Manchester by the Sea is a quaint town where Chandler has somewhat of a reputation. Anxious glances are drawn his way and whispers quickly begin upon his arrival among the locals. He walks around like a ghost as he haunts his old hangouts and revisits many forgotten faces. With a troubled aura surrounding his interactions with ex-wife, Randi (Michelle Williams), a heart-stopping tragedy is unveiled that urgently alters the perspective.
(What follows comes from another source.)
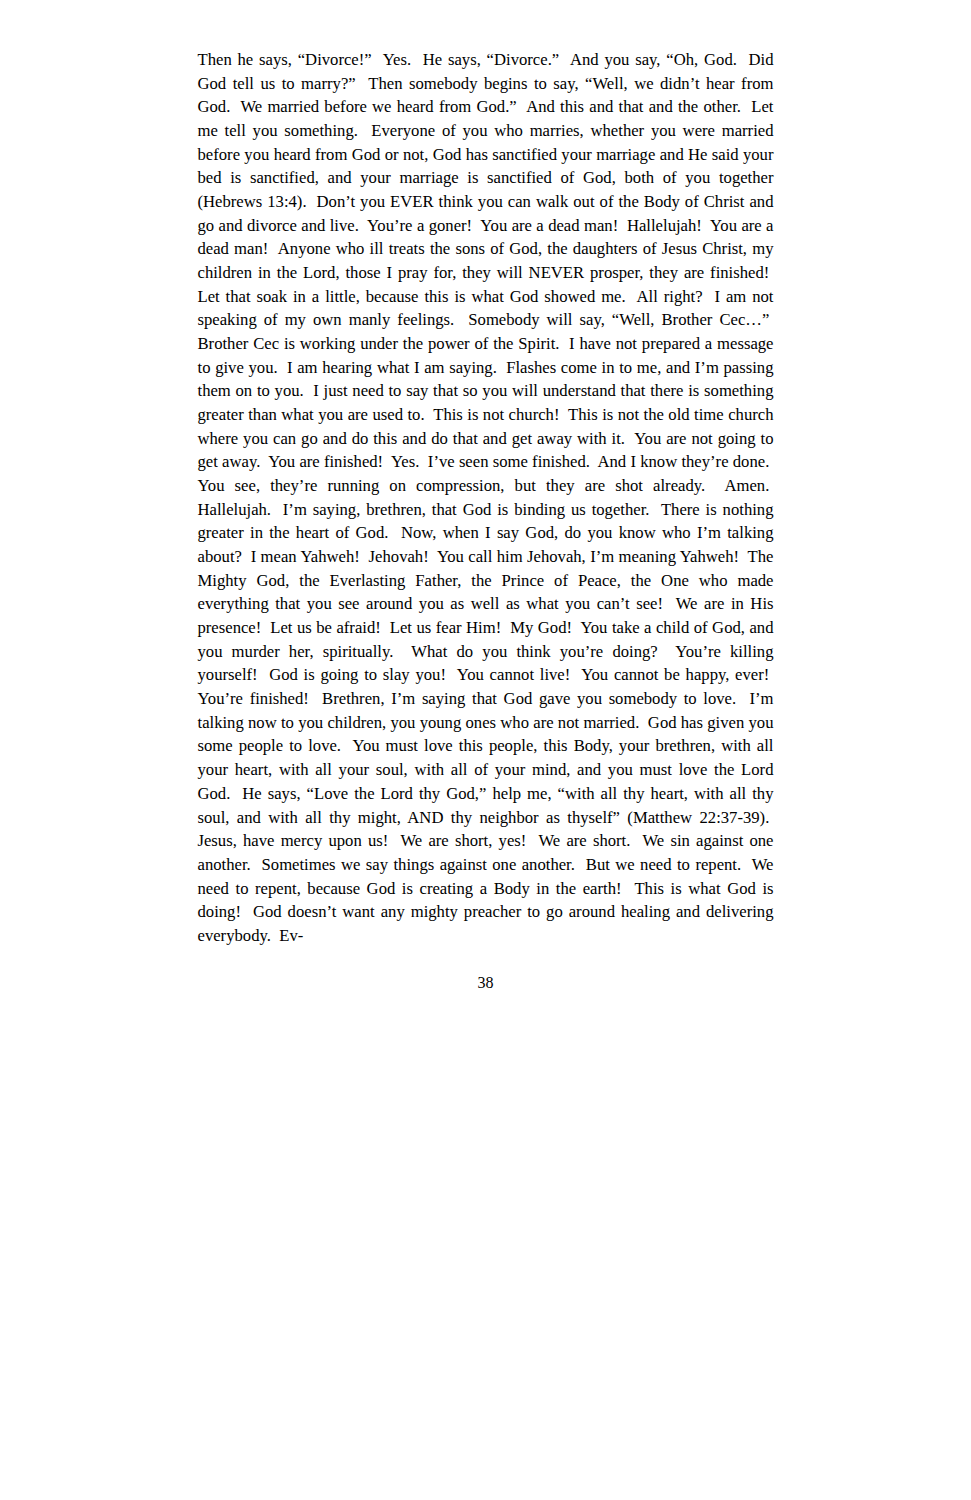Then he says, “Divorce!” Yes. He says, “Divorce.” And you say, “Oh, God. Did God tell us to marry?” Then somebody begins to say, “Well, we didn’t hear from God. We married before we heard from God.” And this and that and the other. Let me tell you something. Everyone of you who marries, whether you were married before you heard from God or not, God has sanctified your marriage and He said your bed is sanctified, and your marriage is sanctified of God, both of you together (Hebrews 13:4). Don’t you EVER think you can walk out of the Body of Christ and go and divorce and live. You’re a goner! You are a dead man! Hallelujah! You are a dead man! Anyone who ill treats the sons of God, the daughters of Jesus Christ, my children in the Lord, those I pray for, they will NEVER prosper, they are finished! Let that soak in a little, because this is what God showed me. All right? I am not speaking of my own manly feelings. Somebody will say, “Well, Brother Cec…” Brother Cec is working under the power of the Spirit. I have not prepared a message to give you. I am hearing what I am saying. Flashes come in to me, and I’m passing them on to you. I just need to say that so you will understand that there is something greater than what you are used to. This is not church! This is not the old time church where you can go and do this and do that and get away with it. You are not going to get away. You are finished! Yes. I’ve seen some finished. And I know they’re done. You see, they’re running on compression, but they are shot already. Amen. Hallelujah. I’m saying, brethren, that God is binding us together. There is nothing greater in the heart of God. Now, when I say God, do you know who I’m talking about? I mean Yahweh! Jehovah! You call him Jehovah, I’m meaning Yahweh! The Mighty God, the Everlasting Father, the Prince of Peace, the One who made everything that you see around you as well as what you can’t see! We are in His presence! Let us be afraid! Let us fear Him! My God! You take a child of God, and you murder her, spiritually. What do you think you’re doing? You’re killing yourself! God is going to slay you! You cannot live! You cannot be happy, ever! You’re finished! Brethren, I’m saying that God gave you somebody to love. I’m talking now to you children, you young ones who are not married. God has given you some people to love. You must love this people, this Body, your brethren, with all your heart, with all your soul, with all of your mind, and you must love the Lord God. He says, “Love the Lord thy God,” help me, “with all thy heart, with all thy soul, and with all thy might, AND thy neighbor as thyself” (Matthew 22:37-39). Jesus, have mercy upon us! We are short, yes! We are short. We sin against one another. Sometimes we say things against one another. But we need to repent. We need to repent, because God is creating a Body in the earth! This is what God is doing! God doesn’t want any mighty preacher to go around healing and delivering everybody. Ev-
38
It’s a revelation that torches the mind to a blazing inferno, nothing quite seems the same after it and never will. Lee is able to foster and reluctantly be present for Patrick in a time of need, even allowing him to reconnect with his neurotic mother. The longing and weariness come to a head in a troubling encounter with Randi who attempts to resurrect and add some form of closure on their past life. She has since moved on with another man yet Lee is floating in limbo. It chronicles the unrelenting nature of life. It will move on even if you’re not ready to. Returning to Manchester forces this reality to the one who doesn’t need telling. Things can feel often frozen in time or change so fundamentally that you don’t recognise the essence of the place you used to know. Faces, places, names all blending into a swirling abyss.
Manchester by the Sea is often unforgiving but there is humility in its closure that speaks volumes of Lonergan’s tremendous film. A willingness to accept defeat can also be the ultimate liberation.